A Bregman-Sinkhorn Algorithm for the Maximum Weight Independent Set Problem
Stefan Haller, Bogdan Savchynskyy
TL;DR
This work tackles the NP-hard maximum-weight independent set problem by solving a smoothed clique-cover LP relaxation with a dual coordinate descent method inspired by Bregman and Sinkhorn techniques. It couples this with a projection-based mechanism to extract feasible primal estimates and uses a duality-gap based temperature schedule to adapt smoothing, achieving fast convergence on large graphs. A sparsity-aware dual algorithm is paired with a simple primal heuristic that leverages reduced costs to generate high-quality integer solutions rapidly. Empirical results on real-world datasets demonstrate strong performance against state-of-the-art LP/ILP solvers and specialized MWIS heuristics, highlighting the method's scalability and practical impact for large-scale MWIS instances.
Abstract
We propose a scalable approximate algorithm for the NP-hard maximum-weight independent set problem. The core component of our algorithm is a dual coordinate descent applied to a smoothed LP relaxation of the problem.

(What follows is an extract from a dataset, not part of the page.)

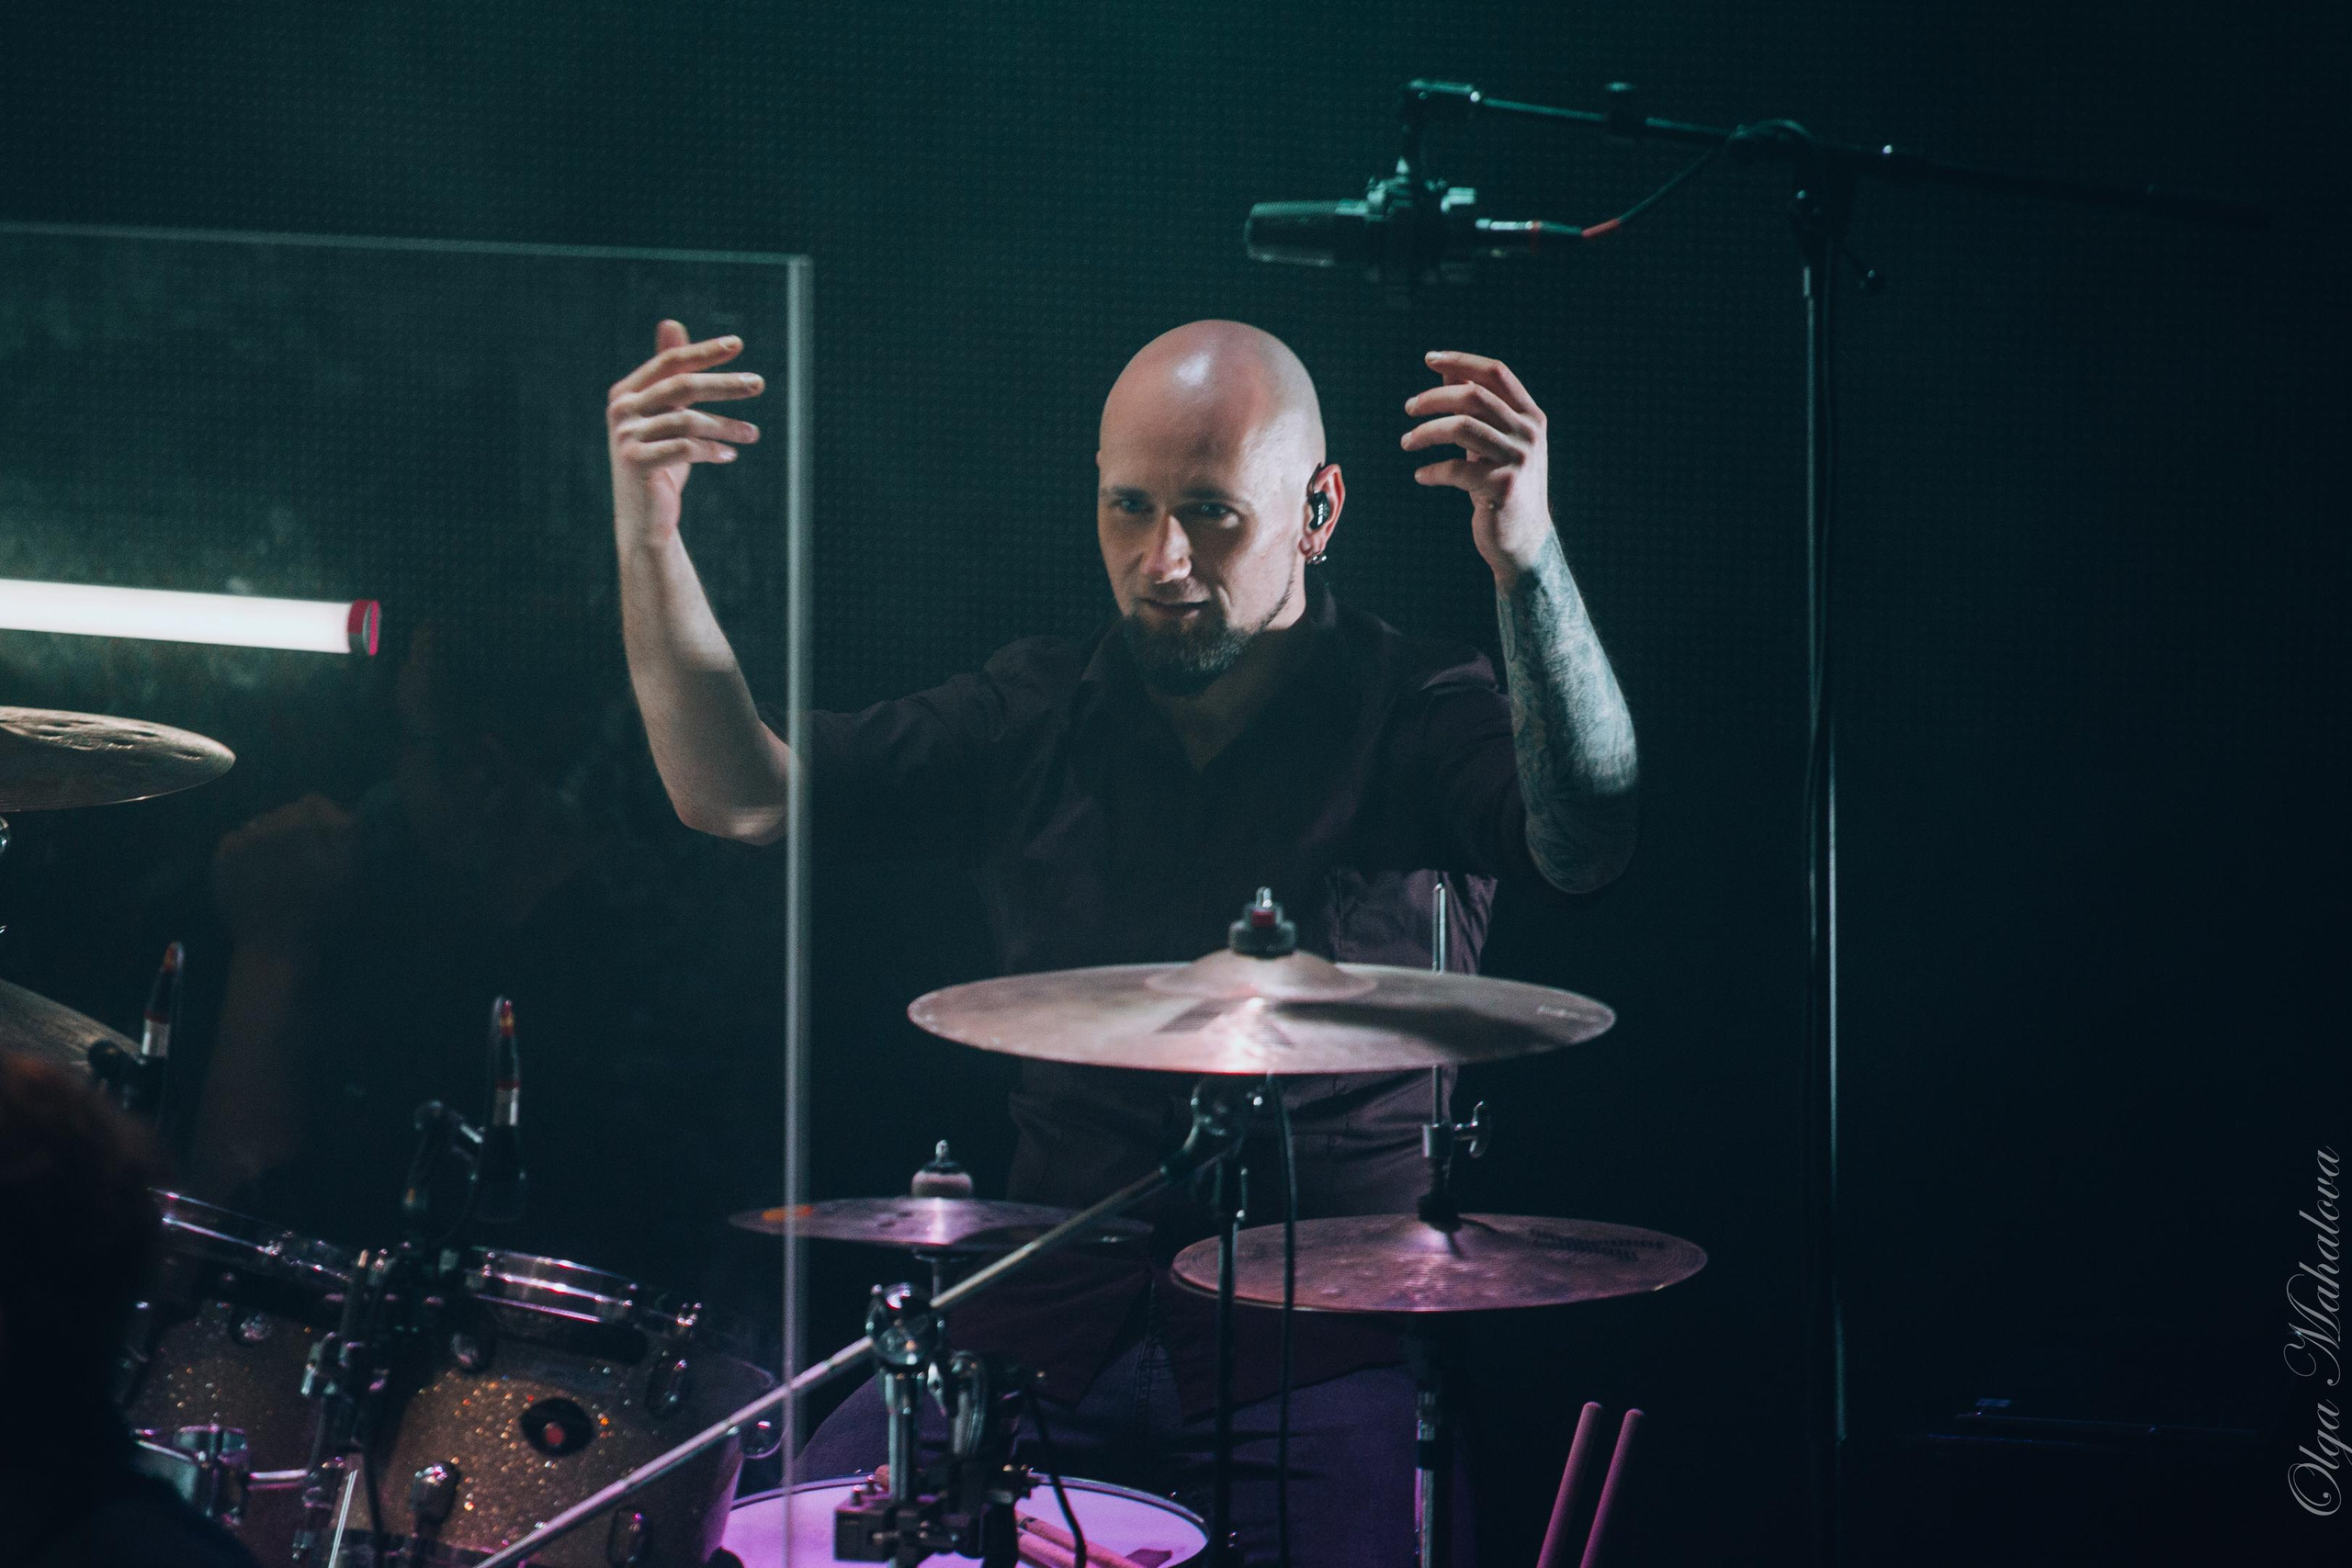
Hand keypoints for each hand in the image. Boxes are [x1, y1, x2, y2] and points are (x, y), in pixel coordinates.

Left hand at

This technique is commonly known by the names Bregman method and Sinkhorn algorithm in the literature. Our algorithm addresses a family of clique cover LP relaxations, where the constraints are determined by the set of cliques covering the underlying graph. The objective function of the relaxation is smoothed with an entropy term. A crucial aspect determining efficiency of our approach is controlling the smoothing level during the optimization process. While several dedicated techniques have been considered in the literature to this end, we propose a new one based on estimation of the relaxed duality gap. To make this estimation possible, we developed a new projection method to the feasible set of the considered LP relaxation. We experimentally show that our smoothing scheduling significantly outperforms the standard one based on feasibility estimation. Additionally to solving the relaxed dual, we utilize a simple and very efficient primal heuristic to obtain feasible integer solutions of the original non-relaxed problem. Our heuristic is a combination of randomized greedy generation and optimal recombination applied to the reduced costs computed by the dual optimization. Our experimental validation considers two datasets rooted in real-world applications, where our method demonstrates the ability to discover high-quality approximate solutions within 10 seconds for graphs with up to 882 thousand nodes and 344 million edges.